Quote everything in the Tanzania travel story below from "In Tanzania, it" down to "Talking of which...", word for word.

Text excerpt —
┄┄┄┄┄┄┄┄┄┄┄┄┄┄┄┄┄┄┄┄

Stories

 

Tanzania


From the 17th to the 25th of April, 2016

Deciding against Tanzania's most important tourist attractions, Ngorongoro Crater and Serengeti NP (they are just crazily expensive), left us with very little point of interest to see in the country. Knowing that there would be cheaper wildlife viewing experiences in southern Africa and being in the rainy season which isn't good for climbing Kilimanjaro neither, we decided to "skip" the country and just zip through it. As you will read below, that turned out to be a pretty bad experience.

As soon as we entered Tanzania, we were struck by open untouched inhabited landscapes. Since western Kenya, we have been circling Lake Victoria but didn't see it before reaching Bukoba in Tanzania. When we reached our lake shore camping spot, we learned that the lake is getting more and more easy to see: It's expanding. The owner of the campsite told us that they lost 20 meters of their camping grounds in the last 8 months. We had clear proof of that by seeing the upper half of a children swing standing ten meters in the lake. Being the second biggest lake on the planet, lake Victoria looked like an ocean to us.

    

Progressing throughout the country, the highway crossed kilometers of sugar cane, sunflower and rice fields. Not as visible as the change in landscape but equally different was how people reacted towards us: We were not interesting anymore! For example people hardly noticed when we camped in an open grassy area only 20 meters away from their homes. That was one of the rare occasions when no-one complained about our choice of wild camping spot.

In Tanzania, it was more the rule than the exception that we have been kicked out from our wild camping spots. As camping places were not widely available along the highway, we spent some nights sleeping in motel's secured parking which turned out not to be a very enjoyable option. With such empty landscapes, we decided to try wild camping again, but it didn't work so well neither. Because of the lack of signs, we unknowingly twice ended up in natural reserves and once in a military zone. After long negotiations, we managed our way out without leaving a "gift", nor paying a visit to the police station. Talking of which...

    

Along the highway, speed signs made little sense. 20km/h or 50km/h when we were driving through endless fields and no signs at all when entering settlements. It is common that the speed signs are being stolen to be converted for more urgent purposes. But that was no reason for the guy with the speed gun. They stop you asking for your driving license and to get the flat rate amount of 30'000 shillings (~15 USD) while they are filling their little booklet. Corruption didn't seem to be part of their routine. We escaped the payment of two fines out of four speeding tickets. In one occasion we have been stopped and Raphael was very confident he obeyed all the rules this time. When the police man showed him the picture of his speed (53km/h in a 50 zone), Raphael was showing a big smile as he awaited a pat on the back or any other kind of appreciation of the police man. When he then learned the news that it was considered speeding, he flipped and you could see last to kill flicking up in his eyes. Only me taking over prevented a murder (and a fine) that day. I became so paranoid that I was scanning the road ahead with the binoculars to see the road robbers before they could speed gun us. It was really spoiling our days, me scanning the road and Raphael watching the needle of the speedometers rather than the road ahead.

┄┄┄┄┄┄┄┄┄┄┄┄┄┄┄┄┄┄┄┄

Excerpted data —
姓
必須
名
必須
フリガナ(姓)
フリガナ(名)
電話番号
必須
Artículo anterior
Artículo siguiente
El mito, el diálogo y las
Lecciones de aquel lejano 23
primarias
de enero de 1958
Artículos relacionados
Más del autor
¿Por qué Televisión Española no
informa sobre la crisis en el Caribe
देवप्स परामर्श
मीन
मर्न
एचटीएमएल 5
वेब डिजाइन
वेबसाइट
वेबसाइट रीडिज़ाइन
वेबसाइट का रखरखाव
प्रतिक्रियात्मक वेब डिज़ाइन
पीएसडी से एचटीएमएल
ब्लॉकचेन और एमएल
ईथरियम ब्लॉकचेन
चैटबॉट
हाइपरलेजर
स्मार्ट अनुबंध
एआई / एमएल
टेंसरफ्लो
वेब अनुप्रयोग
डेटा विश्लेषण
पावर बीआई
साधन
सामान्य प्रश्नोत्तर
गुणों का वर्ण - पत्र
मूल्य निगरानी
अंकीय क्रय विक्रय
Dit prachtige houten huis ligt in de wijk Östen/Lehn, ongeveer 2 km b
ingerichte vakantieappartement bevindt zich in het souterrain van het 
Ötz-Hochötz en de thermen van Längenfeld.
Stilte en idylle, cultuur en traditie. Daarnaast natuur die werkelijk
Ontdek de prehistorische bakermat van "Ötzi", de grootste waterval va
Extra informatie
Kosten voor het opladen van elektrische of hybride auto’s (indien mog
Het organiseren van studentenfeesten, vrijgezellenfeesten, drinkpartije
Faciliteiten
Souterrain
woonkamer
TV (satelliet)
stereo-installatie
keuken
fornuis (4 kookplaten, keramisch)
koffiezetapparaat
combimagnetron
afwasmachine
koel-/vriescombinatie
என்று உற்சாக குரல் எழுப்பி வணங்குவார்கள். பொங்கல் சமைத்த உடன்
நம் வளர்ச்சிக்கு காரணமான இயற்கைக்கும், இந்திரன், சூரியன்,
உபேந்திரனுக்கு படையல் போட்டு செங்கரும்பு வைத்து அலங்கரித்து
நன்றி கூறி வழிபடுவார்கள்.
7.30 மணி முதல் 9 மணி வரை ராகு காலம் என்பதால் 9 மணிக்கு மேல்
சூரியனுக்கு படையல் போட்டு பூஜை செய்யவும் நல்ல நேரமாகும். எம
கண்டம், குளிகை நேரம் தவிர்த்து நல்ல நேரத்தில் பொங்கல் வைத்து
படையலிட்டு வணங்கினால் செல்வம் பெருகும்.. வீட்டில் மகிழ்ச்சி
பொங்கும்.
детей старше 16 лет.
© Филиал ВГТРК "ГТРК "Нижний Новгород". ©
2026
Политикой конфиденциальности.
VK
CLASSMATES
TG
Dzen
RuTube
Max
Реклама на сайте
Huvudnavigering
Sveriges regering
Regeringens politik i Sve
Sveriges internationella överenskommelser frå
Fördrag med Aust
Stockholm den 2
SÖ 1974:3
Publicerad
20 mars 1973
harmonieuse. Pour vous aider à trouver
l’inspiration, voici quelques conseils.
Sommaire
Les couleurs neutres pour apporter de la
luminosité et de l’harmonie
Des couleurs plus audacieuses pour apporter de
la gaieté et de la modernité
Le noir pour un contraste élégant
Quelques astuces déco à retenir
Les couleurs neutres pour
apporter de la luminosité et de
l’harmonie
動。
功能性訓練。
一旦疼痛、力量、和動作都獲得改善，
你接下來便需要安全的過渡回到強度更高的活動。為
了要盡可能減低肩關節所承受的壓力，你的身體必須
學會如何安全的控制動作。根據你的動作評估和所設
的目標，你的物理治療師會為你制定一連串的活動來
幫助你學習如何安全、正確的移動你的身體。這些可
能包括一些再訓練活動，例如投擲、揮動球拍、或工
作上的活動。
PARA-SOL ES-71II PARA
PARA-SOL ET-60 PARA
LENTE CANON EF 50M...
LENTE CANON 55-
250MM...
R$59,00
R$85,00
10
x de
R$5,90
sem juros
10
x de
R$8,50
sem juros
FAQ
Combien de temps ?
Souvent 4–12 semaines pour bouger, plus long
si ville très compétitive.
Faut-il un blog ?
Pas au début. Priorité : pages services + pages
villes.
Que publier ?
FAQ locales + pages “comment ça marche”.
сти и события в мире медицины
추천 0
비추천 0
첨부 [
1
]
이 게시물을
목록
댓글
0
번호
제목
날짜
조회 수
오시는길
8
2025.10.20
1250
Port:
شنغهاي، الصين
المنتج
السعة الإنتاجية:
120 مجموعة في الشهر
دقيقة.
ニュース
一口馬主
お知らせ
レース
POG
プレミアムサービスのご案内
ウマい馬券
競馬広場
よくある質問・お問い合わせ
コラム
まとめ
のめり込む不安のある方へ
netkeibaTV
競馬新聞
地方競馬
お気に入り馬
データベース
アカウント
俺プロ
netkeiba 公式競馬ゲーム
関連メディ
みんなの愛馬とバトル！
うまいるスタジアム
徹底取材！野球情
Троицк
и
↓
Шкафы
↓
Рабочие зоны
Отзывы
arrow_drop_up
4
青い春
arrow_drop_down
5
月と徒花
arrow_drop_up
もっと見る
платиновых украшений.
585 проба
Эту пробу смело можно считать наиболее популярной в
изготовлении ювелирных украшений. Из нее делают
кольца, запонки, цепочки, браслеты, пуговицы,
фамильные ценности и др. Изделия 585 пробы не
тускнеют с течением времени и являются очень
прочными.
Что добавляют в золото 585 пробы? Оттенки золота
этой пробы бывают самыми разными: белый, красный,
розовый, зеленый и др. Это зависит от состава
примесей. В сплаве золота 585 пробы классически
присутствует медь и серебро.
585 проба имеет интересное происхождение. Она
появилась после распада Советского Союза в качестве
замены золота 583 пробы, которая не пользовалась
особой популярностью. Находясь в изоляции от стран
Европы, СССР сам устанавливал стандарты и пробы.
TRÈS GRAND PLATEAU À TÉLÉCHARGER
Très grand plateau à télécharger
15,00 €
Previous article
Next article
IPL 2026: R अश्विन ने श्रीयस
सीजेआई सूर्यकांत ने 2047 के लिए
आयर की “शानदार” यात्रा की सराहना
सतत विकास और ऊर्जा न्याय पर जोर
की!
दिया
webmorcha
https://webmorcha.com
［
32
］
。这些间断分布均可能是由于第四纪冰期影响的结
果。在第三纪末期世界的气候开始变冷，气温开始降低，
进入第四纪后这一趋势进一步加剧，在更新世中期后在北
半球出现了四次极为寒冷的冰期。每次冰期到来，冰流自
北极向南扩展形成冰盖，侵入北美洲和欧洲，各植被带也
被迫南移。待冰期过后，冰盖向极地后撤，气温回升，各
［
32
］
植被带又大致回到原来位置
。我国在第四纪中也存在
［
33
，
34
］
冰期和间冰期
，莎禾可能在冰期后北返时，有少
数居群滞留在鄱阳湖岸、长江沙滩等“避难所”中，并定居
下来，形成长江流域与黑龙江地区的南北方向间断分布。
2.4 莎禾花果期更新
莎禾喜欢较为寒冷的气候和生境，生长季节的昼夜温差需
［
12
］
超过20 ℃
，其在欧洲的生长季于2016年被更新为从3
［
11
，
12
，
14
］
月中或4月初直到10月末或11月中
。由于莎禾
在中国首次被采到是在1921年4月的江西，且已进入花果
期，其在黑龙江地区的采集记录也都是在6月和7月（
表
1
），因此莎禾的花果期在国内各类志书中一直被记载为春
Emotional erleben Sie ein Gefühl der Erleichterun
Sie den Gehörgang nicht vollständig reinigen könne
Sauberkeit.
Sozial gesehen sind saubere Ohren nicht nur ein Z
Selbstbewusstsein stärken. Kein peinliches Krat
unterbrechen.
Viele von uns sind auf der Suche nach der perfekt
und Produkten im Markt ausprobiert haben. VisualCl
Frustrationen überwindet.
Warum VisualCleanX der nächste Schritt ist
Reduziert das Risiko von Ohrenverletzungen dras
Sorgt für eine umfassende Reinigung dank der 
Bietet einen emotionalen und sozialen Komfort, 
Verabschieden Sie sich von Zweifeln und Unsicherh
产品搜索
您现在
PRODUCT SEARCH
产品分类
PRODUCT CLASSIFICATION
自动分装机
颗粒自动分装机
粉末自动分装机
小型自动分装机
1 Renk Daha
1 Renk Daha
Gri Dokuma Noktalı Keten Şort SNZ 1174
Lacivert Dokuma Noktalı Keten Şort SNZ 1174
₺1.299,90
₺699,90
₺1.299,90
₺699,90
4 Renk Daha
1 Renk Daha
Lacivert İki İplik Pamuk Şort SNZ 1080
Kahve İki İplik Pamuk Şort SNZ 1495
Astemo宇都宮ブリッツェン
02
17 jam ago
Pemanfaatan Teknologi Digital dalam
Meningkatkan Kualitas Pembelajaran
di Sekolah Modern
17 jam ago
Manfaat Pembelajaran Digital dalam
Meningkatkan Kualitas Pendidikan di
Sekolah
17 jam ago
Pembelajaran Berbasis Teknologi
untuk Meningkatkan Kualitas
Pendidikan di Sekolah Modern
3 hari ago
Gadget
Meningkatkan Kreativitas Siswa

┄┄┄┄┄┄┄┄┄┄┄┄┄┄┄┄┄┄┄┄

Output for this task —
In Tanzania, it was more the rule than the exception that we have been kicked out from our wild camping spots. As camping places were not widely available along the highway, we spent some nights sleeping in motel's secured parking which turned out not to be a very enjoyable option. With such empty landscapes, we decided to try wild camping again, but it didn't work so well neither. Because of the lack of signs, we unknowingly twice ended up in natural reserves and once in a military zone. After long negotiations, we managed our way out without leaving a "gift", nor paying a visit to the police station. Talking of which...